There is an outbreak of a foodborne pathogen with 50 people ill in five states, many of whom have been hospitalized. State and local epidemiologists and CDC are investigating the human illnesses.

CDC alerts FDA that the epidemiological investigation conducted shows a link to fresh fruit salad consumed at various restaurants. Although recipes varied at the restaurants, three fruits were common to all of the salads consumed. Preliminary data suggests that cantaloupe is the cause. FDA contacts industry and they provide general distribution information indicating that cantaloupe is typically distributed nationwide. FDA has initiated a traceback of cantaloupe.

Produce trade associations have asked FDA and CDC for the information the agency has gathered about the source of the outbreak. These associations tell the agency that they can assist with the investigation if the agency provides them with more information about the outbreak.

Issues for Discussion:

(Note: Because the purpose of the discussion is to elucidate the policy considerations that should be weighed in deciding whether changes to current practice, laws, or regulations are warranted, the issues should be discussed without regard for current practice, laws, or regulations.)

  1. Should FDA advise the public about this outbreak? What are the factors that should be considered in deciding whether to do so? Is there anything that should not be communicated?
  2. If the agency communicates to the public about the outbreak, what message should be communicated to consumers? What geographic area should be covered?
  3. Should FDA communicate to members of industry whose products may be implicated in the outbreak? If so, what is the message?
  4. How should FDA work with industry to address the outbreak?
  5. Another entity, based on its own analyses, believes the outbreak is due to another fruit and releases a public statement to that effect.
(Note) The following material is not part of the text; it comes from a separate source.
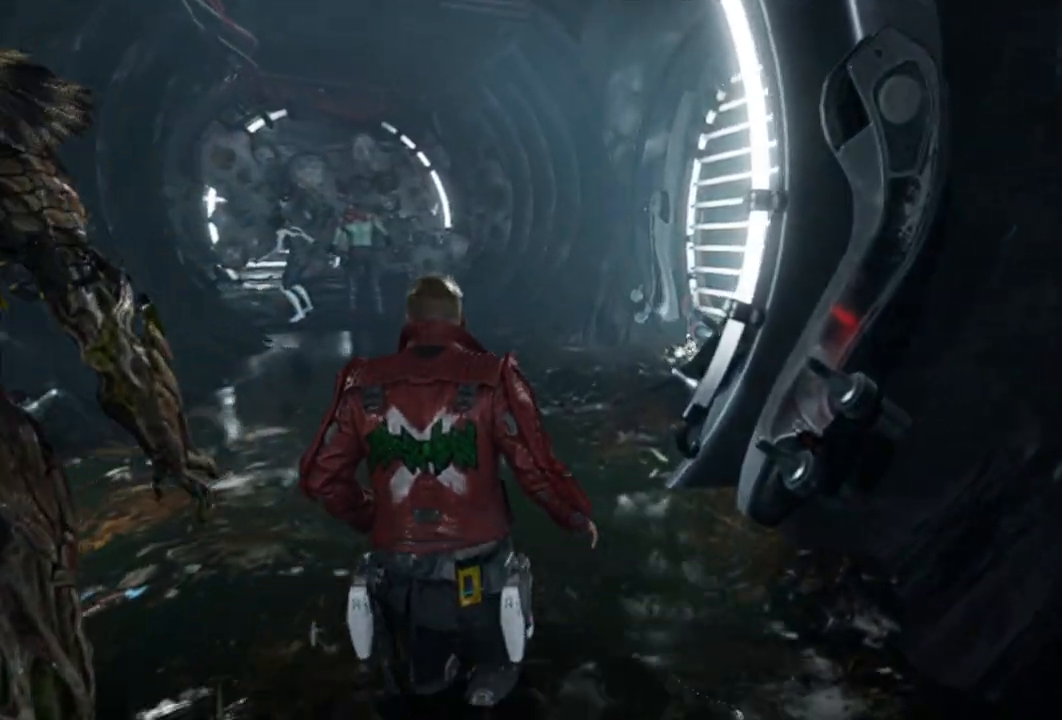
{"buttons": [], "left_stick": "up", "right_stick": "right", "events": [[483, "right_stick", "right"]]}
How should the agency respond?

 

Further epidemiological data identifies that the cantaloupe was not the source of the illness; additional epidemiological data linked honeydew melons as the vehicle causing the outbreak.

Issues for Discussion:

(Note: Because the purpose of the discussion is to elucidate the policy considerations that should be weighed in deciding whether changes to current practice, laws, or regulations are warranted, the issues should be discussed without regard for current practice, laws, or regulations.)

  1. How should FDA communicate to the public about the new information it has learned about the source of the outbreak? What should the agency say?
  2. If FDA has already communicated to the public that cantaloupes are a likely source of the illness, what should the agency say now about consuming cantaloupes?
  3. FDA receives the information described above on Friday afternoon, which is not the best time to get wide media distribution of a story. Does this affect the analysis as to when the agency should communicate with the public about the outbreak?